Ze względów bezpieczeństwa, wszyscy uczniowie w Polsce – w tym także w klasach 1-3 – uczą się zdalnie. W całym kraju zalecana jest także pracę on-line – wszędzie tam, gdzie jest to możliwe.

Wolno jeszcze się przemieszczać, ale rząd zapowiada, że stawia na bezpieczeństwo, a więc maksymalne ograniczane kontaktów i myśli w jaki sposób można zakazać podróżowania. Wprowadzony przy wcześniejszych obostrzeniach okazał się niezgodny z podstawowymi prawami zawartymi w Konstytucji. Orzekł to Naczelny Sąd Administracyjny. Można się spodziewać, że twardy lockdown pojawiający się w rządowych ostrzeżeniach będzie całkowitym zamknięciem z zakazem wychodzenia z domu bez ważnego powodu.

 

Niepewność i frustracja

Porównując obecne przestrzeganie obostrzeń z podobnym czasem z przed roku, widać że ludziom znudziła się już walka z koronawirusem. Z rozmów wynika, że nie wszyscy wierzą nie tylko w ilość zakażeń, czy jego zakaźność ale nawet w istnienie SARS-CoV-2. Czytelnicy interweniują także w sprawie przestrzegania obostrzeń. Zwracają uwagę na załadowane do pełna autobusy, kościoły w których jest znacznie więcej niż wyznaczona norma wiernych, ludzi którzy maseczek nie mają zamiaru nosić. – Nikt tego nie sprawdza. Wprowadzają zakazy i nawet sami do nich się nie stosują – komentują. Do tego dochodzą sprzeczne informacje i niepewność. Właściciele zamykanych firm narzekają, że pozostawiono ich na lodzie. Rząd zapewnia, że pomoc płynie.
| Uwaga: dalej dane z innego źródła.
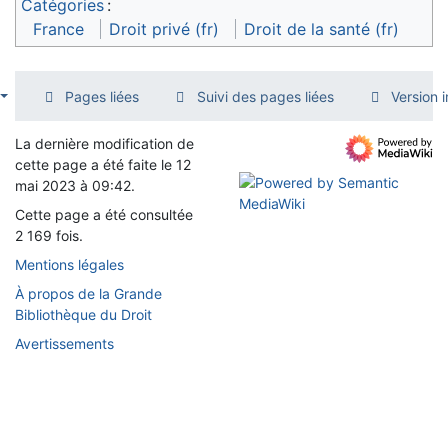
Catégories
:
France
Droit privé (fr)
Droit de la santé (fr)
Pages liées
Suivi des pages liées
Version 
La dernière modification de
cette page a été faite le 12
mai 2023 à 09:42.
Cette page a été consultée
2 169 fois.
Mentions légales
À propos de la Grande
Bibliothèque du Droit
Avertissements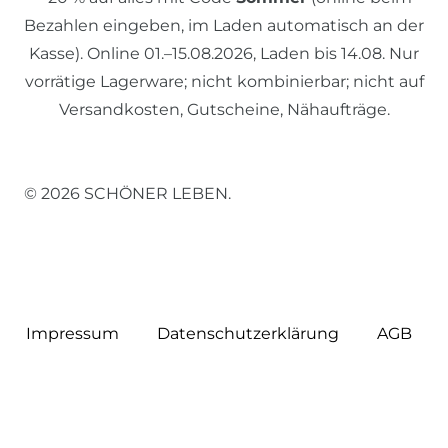
Bezahlen eingeben, im Laden automatisch an der
Kasse). Online 01.–15.08.2026, Laden bis 14.08. Nur
vorrätige Lagerware; nicht kombinierbar; nicht auf
Versandkosten, Gutscheine, Nähaufträge.
© 2026 SCHÖNER LEBEN.
Impressum
Daten­schutz­erklärung
AGB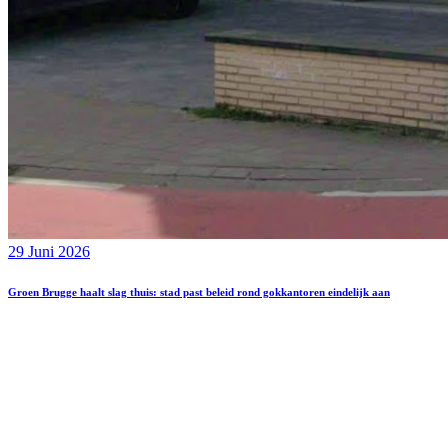
29 Juni 2026
Groen Brugge haalt slag thuis: stad past beleid rond gokkantoren eindelijk aan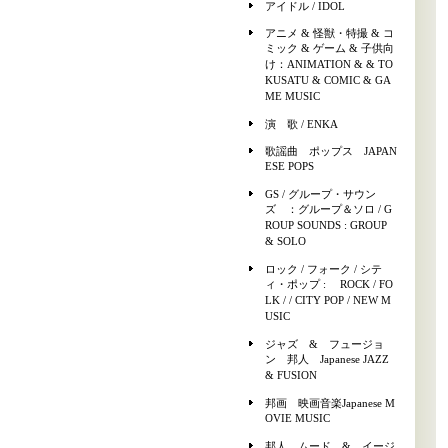
アイドル / IDOL
アニメ & 怪獣・特撮 & コ
ミック & ゲーム & 子供向
け：ANIMATION & & TO
KUSATU & COMIC & GA
ME MUSIC
演 歌 / ENKA
歌謡曲 ポップス JAPAN
ESE POPS
GS / グループ・サウン
ズ ：グループ＆ソロ / G
ROUP SOUNDS : GROUP
& SOLO
ロック / フォーク / シテ
ィ・ポップ : ROCK / FO
LK / / CITY POP / NEW M
USIC
ジャズ & フュージョ
ン 邦人 Japanese JAZZ
& FUSION
邦画 映画音楽Japanese M
OVIE MUSIC
邦人 ムード & イージ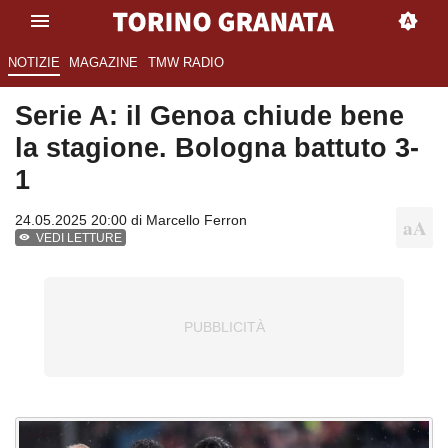
NOTIZIE
MAGAZINE
TMW RADIO
Serie A: il Genoa chiude bene
la stagione. Bologna battuto 3-
1
24.05.2025 20:00 di
Marcello Ferron
VEDI LETTURE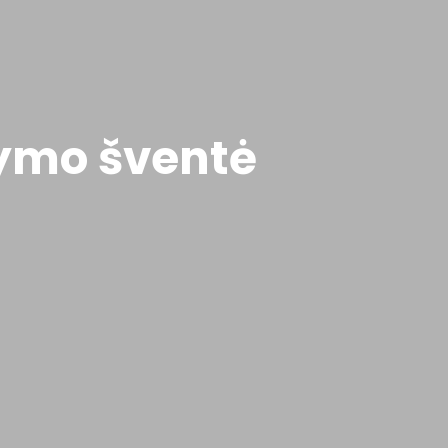
rymo šventė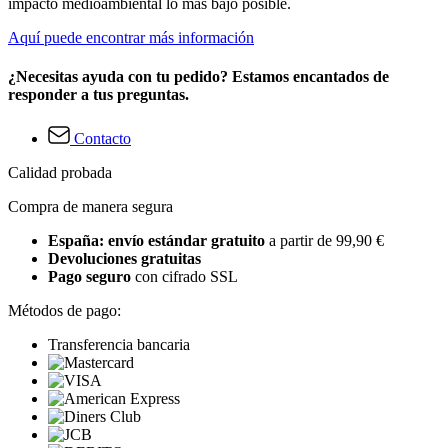
impacto medioambiental lo más bajo posible.
Aquí puede encontrar más información
¿Necesitas ayuda con tu pedido? Estamos encantados de
responder a tus preguntas.
Contacto
Calidad probada
Compra de manera segura
España: envío estándar gratuito
a partir de 99,90 €
Devoluciones gratuitas
Pago seguro
con cifrado SSL
Métodos de pago:
Transferencia bancaria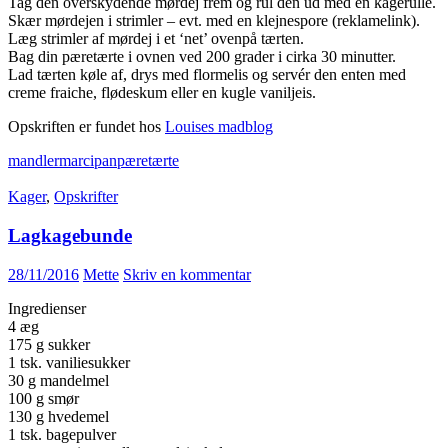
Tag den overskydende mørdej frem og rul den ud med en kagerulle.
Skær mørdejen i strimler – evt. med en klejnespore (reklamelink).
Læg strimler af mørdej i et ‘net’ ovenpå tærten.
Bag din pæretærte i ovnen ved 200 grader i cirka 30 minutter.
Lad tærten køle af, drys med flormelis og servér den enten med
creme fraiche, flødeskum eller en kugle vaniljeis.
Opskriften er fundet hos
Louises madblog
mandler
marcipan
pære
tærte
Kager
,
Opskrifter
Lagkagebunde
28/11/2016
Mette
Skriv en kommentar
Ingredienser
4 æg
175 g sukker
1 tsk. vaniliesukker
30 g mandelmel
100 g smør
130 g hvedemel
1 tsk. bagepulver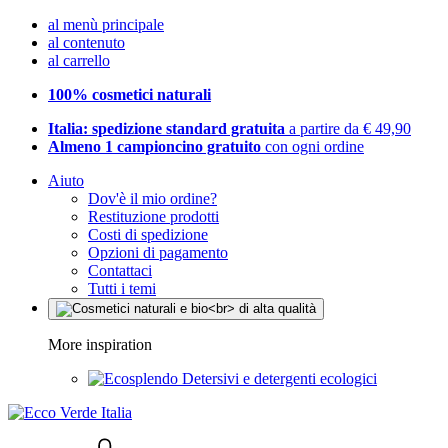
al menù principale
al contenuto
al carrello
100% cosmetici naturali
Italia: spedizione standard gratuita
a partire da € 49,90
Almeno 1 campioncino gratuito
con ogni ordine
Aiuto
Dov'è il mio ordine?
Restituzione prodotti
Costi di spedizione
Opzioni di pagamento
Contattaci
Tutti i temi
More inspiration
Detersivi e detergenti ecologici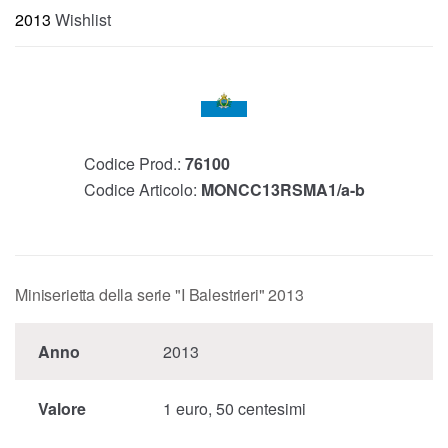
2013
Wishlist
Codice Prod.:
76100
Codice Articolo:
MONCC13RSMA1/a-b
Miniserietta della serie "I Balestrieri" 2013
Anno
2013
Valore
1 euro, 50 centesimi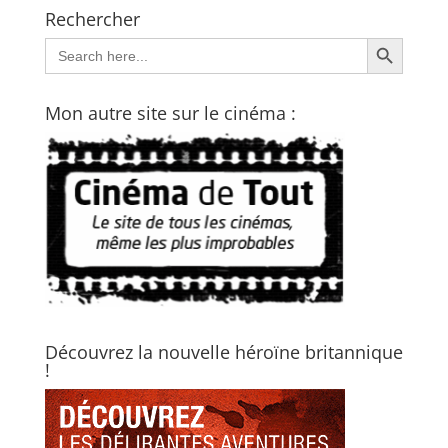
Rechercher
Search Button
Search
for:
Mon autre site sur le cinéma :
Découvrez la nouvelle héroïne britannique
!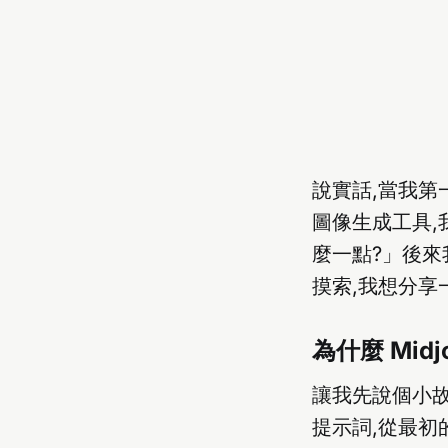
說實話,當我第
圖像生成工具,
麼一點?」後來
摸索,我想分享
為什麼 Mid
讓我先說個小
提示詞,從最初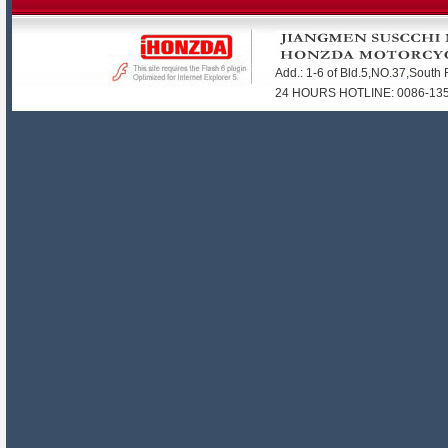
Add.: 1-6 of Bld.5,NO.37,Sout
24 HOURS HOTLINE: 0086-1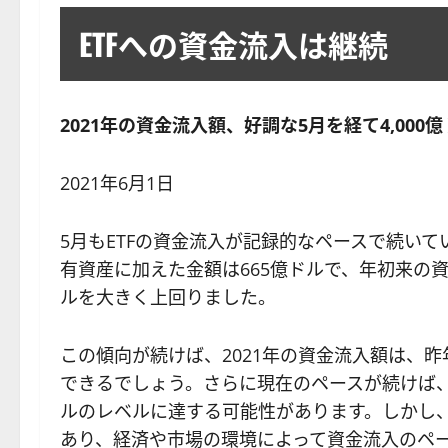
ETFへの資金流入は継続
2021
年の資金流入額、好調な5月を経て4,000
2021年6月1日
5月もETFの資金流入が記録的なペースで続いて
有資産に加えた金額は665億ドルで、年初来の資金
ルを大きく上回りました。
この傾向が続けば、2021年の資金流入額は、昨
できるでしょう。さらに現在のペースが続けば
ルのレベルに達する可能性があります。しかし
あり、経済や市場の環境によって資金流入のペ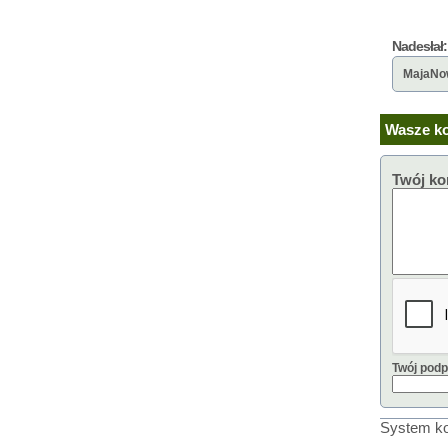
Nadesłał:
MajaNo
Wasze ko
Twój ko
Twój podp
System ko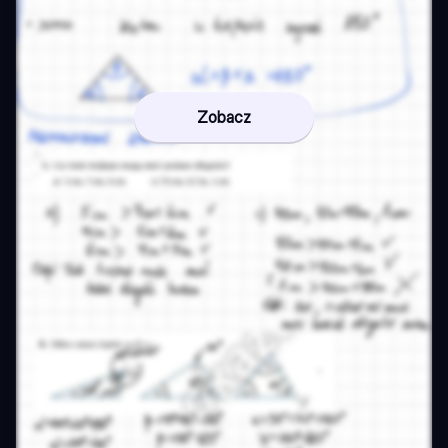
Zobacz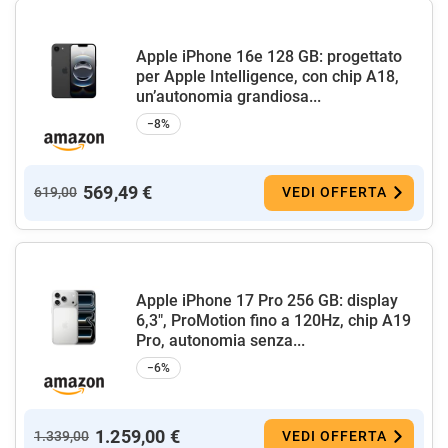
Apple iPhone 16e 128 GB: progettato
per Apple Intelligence, con chip A18,
un’autonomia grandiosa...
−8%
569,49 €
619,00
VEDI OFFERTA
Apple iPhone 17 Pro 256 GB: display
6,3", ProMotion fino a 120Hz, chip A19
Pro, autonomia senza...
−6%
1.259,00 €
1.339,00
VEDI OFFERTA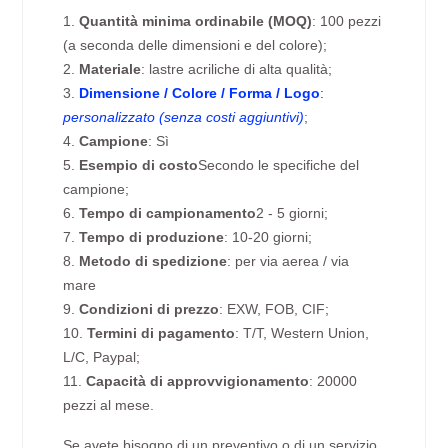
1.
Quantità minima ordinabile (MOQ)
: 100 pezzi
(a seconda delle dimensioni e del colore);
2.
Materiale
: lastre acriliche di alta qualità;
3.
Dimensione / Colore / Forma / Logo
:
personalizzato (senza costi aggiuntivi)
;
4.
Campione
: Sì
5.
Esempio di costo
Secondo le specifiche del
campione;
6.
Tempo di campionamento
2 - 5 giorni;
7.
Tempo di produzione
: 10-20 giorni;
8.
Metodo di spedizione
: per via aerea / via
mare
9.
Condizioni di prezzo
: EXW, FOB, CIF;
10.
Termini di pagamento
: T/T, Western Union,
L/C, Paypal;
11.
Capacità di approvvigionamento
: 20000
pezzi al mese.
Se avete bisogno di un preventivo o di un servizio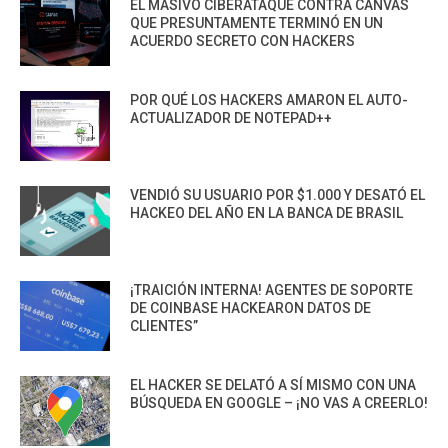
EL MASIVO CIBERATAQUE CONTRA CANVAS
QUE PRESUNTAMENTE TERMINÓ EN UN
ACUERDO SECRETO CON HACKERS
POR QUÉ LOS HACKERS AMARON EL AUTO-
ACTUALIZADOR DE NOTEPAD++
VENDIÓ SU USUARIO POR $1.000 Y DESATÓ EL
HACKEO DEL AÑO EN LA BANCA DE BRASIL
¡TRAICIÓN INTERNA! AGENTES DE SOPORTE
DE COINBASE HACKEARON DATOS DE
CLIENTES”
EL HACKER SE DELATÓ A SÍ MISMO CON UNA
BÚSQUEDA EN GOOGLE – ¡NO VAS A CREERLO!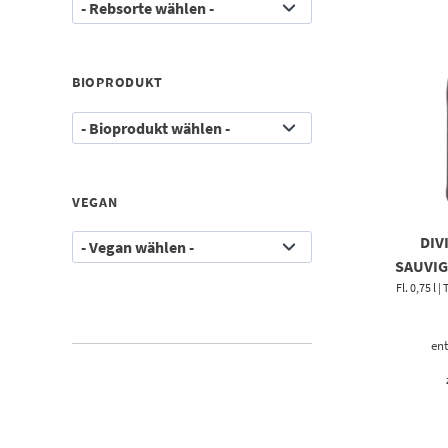
BIOPRODUKT
VEGAN
DIV
SAUVIG
Fl. 0,75 l
ent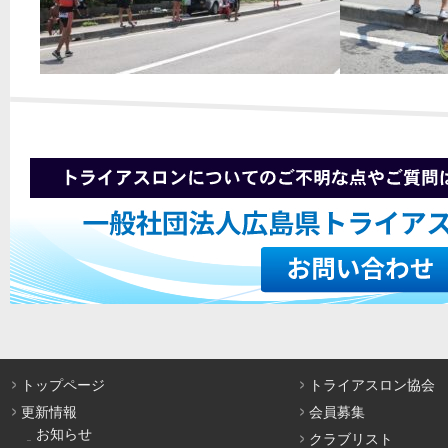
トップページ
トライアスロン協会
更新情報
会員募集
お知らせ
クラブリスト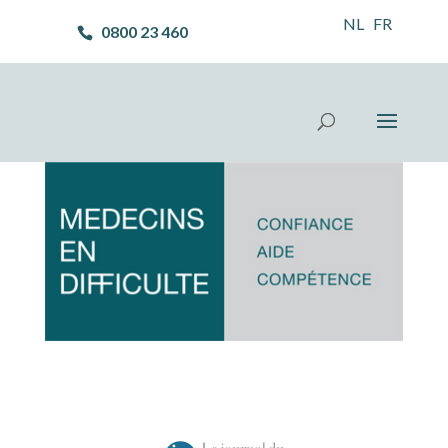
NL
FR
0800 23 460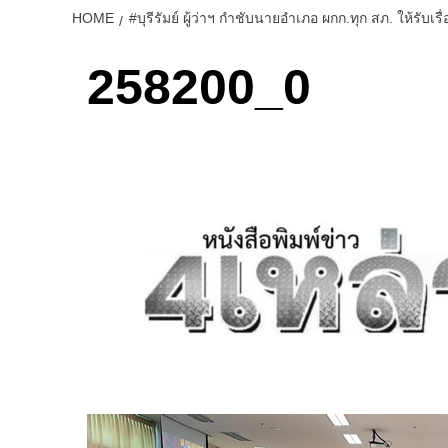
HOME
#บุรีรัมย์ ผู้ว่าฯ กำชับนายอำเภอ ผกก.ทุก สภ. ให้รับ
258200_0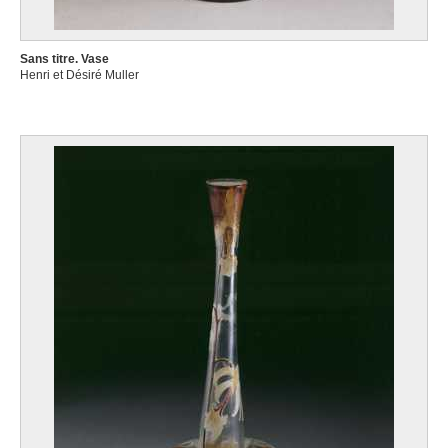
Sans titre. Vase
Henri et Désiré Muller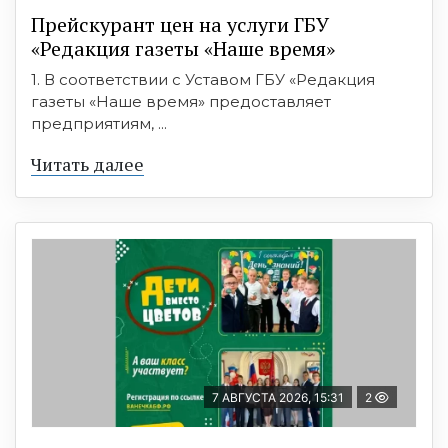
Прейскурант цен на услуги ГБУ
«Редакция газеты «Наше время»
1. В соответствии с Уставом ГБУ «Редакция
газеты «Наше время» предоставляет
предприятиям, ...
Читать далее
7 АВГУСТА 2026, 15:31
2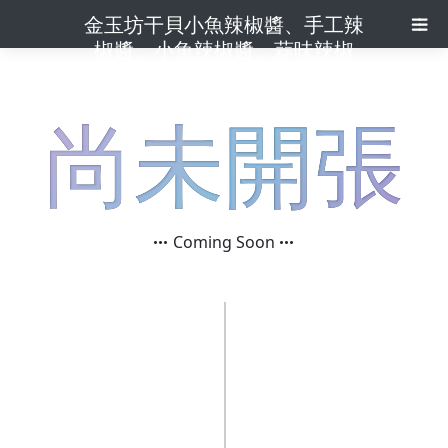
金玉坊干貝小魚辣椒醬、手工辣
椒醬、小魚辣椒醬、蒜味辣椒
醬、純干貝醬
尚未開張
Coming Soon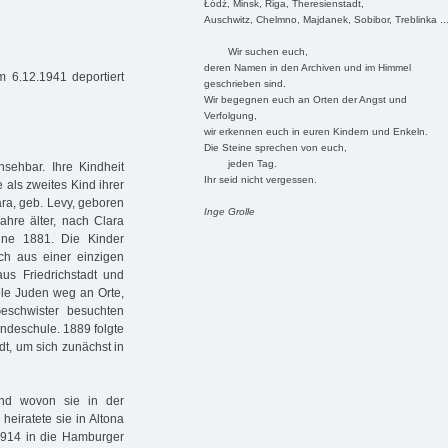
Łódź, Minsk, Riga, Theresienstadt,
Auschwitz, Chelmno, Majdanek, Sobibor, Treblinka ..
Wir suchen euch,
deren Namen in den Archiven und im Himmel
m 6.12.1941 deportiert
geschrieben sind.
Wir begegnen euch an Orten der Angst und
Verfolgung,
wir erkennen euch in euren Kindern und Enkeln.
Die Steine sprechen von euch,
jeden Tag.
sehbar. Ihre Kindheit
Ihr seid nicht vergessen.
e als zweites Kind ihrer
ra, geb. Levy, geboren
Inge Grolle
ahre älter, nach Clara
ine 1881. Die Kinder
och aus einer einzigen
s Friedrichstadt und
ele Juden weg an Orte,
eschwister besuchten
ndeschule. 1889 folgte
dt, um sich zunächst in
und wovon sie in der
 heiratete sie in Altona
1914 in die Hamburger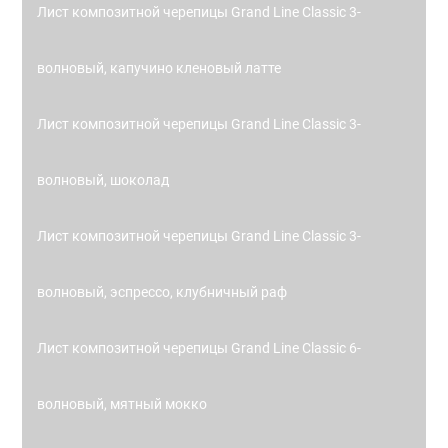
Лист композитной черепицы Grand Line Classic 3-
волновый, капучино кленовый латте
Лист композитной черепицы Grand Line Classic 3-
волновый, шоколад
Лист композитной черепицы Grand Line Classic 3-
волновый, эспрессо, клубничный раф
Лист композитной черепицы Grand Line Classic 6-
волновый, мятный мокко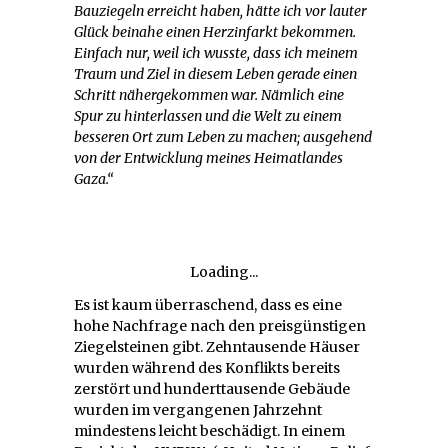
Bauziegeln erreicht haben, hätte ich vor lauter
Glück beinahe einen Herzinfarkt bekommen.
Einfach nur, weil ich wusste, dass ich meinem
Traum und Ziel in diesem Leben gerade einen
Schritt nähergekommen war. Nämlich eine
Spur zu hinterlassen und die Welt zu einem
besseren Ort zum Leben zu machen; ausgehend
von der Entwicklung meines Heimatlandes
Gaza.“
Loading...
Es ist kaum überraschend, dass es eine
hohe Nachfrage nach den preisgünstigen
Ziegelsteinen gibt. Zehntausende Häuser
wurden während des Konflikts bereits
zerstört und hunderttausende Gebäude
wurden im vergangenen Jahrzehnt
mindestens leicht beschädigt. In einem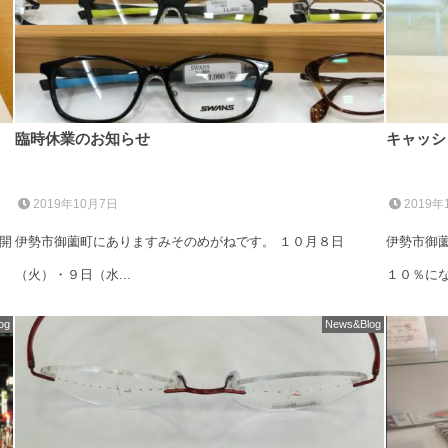
臨時休業のお知らせ
キャッシ
2019年10月7日
2019年
開
伊勢市御薗町にありますみそのめがねです。 １０月８日
伊勢市御
（火）・９日（水...
１０％にな.
og
News&Blog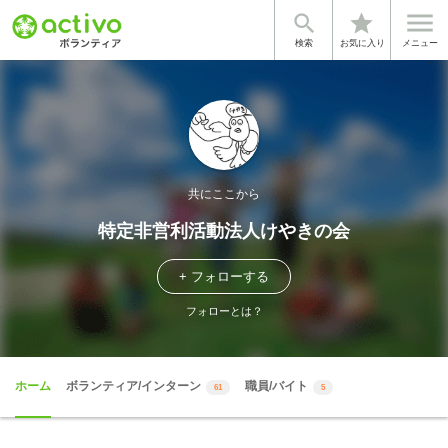


star
検索
お気に入り
メニュー
共にここから
特定非営利活動法人けやきの会
+ フォローする
フォローとは？
ホーム
ボランティア/インターン
職員/バイト
61
5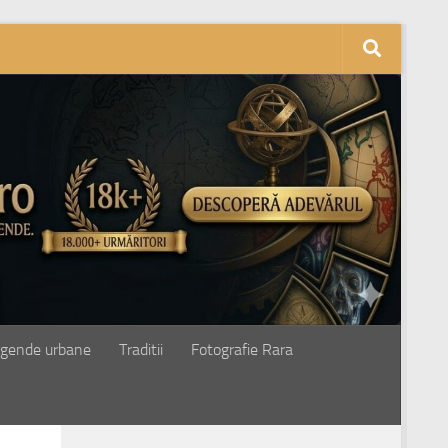
gende urbane
Traditii
Fotografie Rara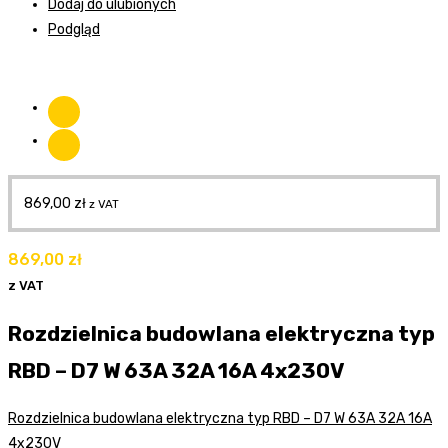
Dodaj do ulubionych
Podgląd
869,00
zł
z VAT
869,00
zł
z VAT
Rozdzielnica budowlana elektryczna typ
RBD – D7 W 63A 32A 16A 4x230V
Rozdzielnica budowlana elektryczna typ RBD – D7 W 63A 32A 16A
4x230V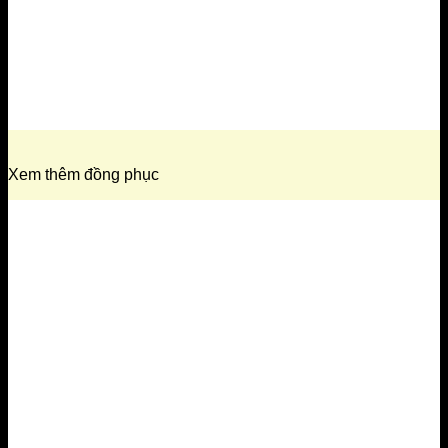
Xem thêm đồng phục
Trwająca już rok pandemia spowodowała potężny bałagan informacyjny. Wśród zwykłych ludzi panuje przekonanie, że przynajmniej część obostrzeń wprowadzono według widzimisię decydujących, a to pociąga za sobą obchodzenie zakazów. Ludzie żyją w niepewności. Sfrustrowani działaniami, które miały dać efekty, a nic nie przyniosły. Słychać tylko o kolejnych zakażonych i coraz częściej ktoś ze znajomych trafia do szpitala.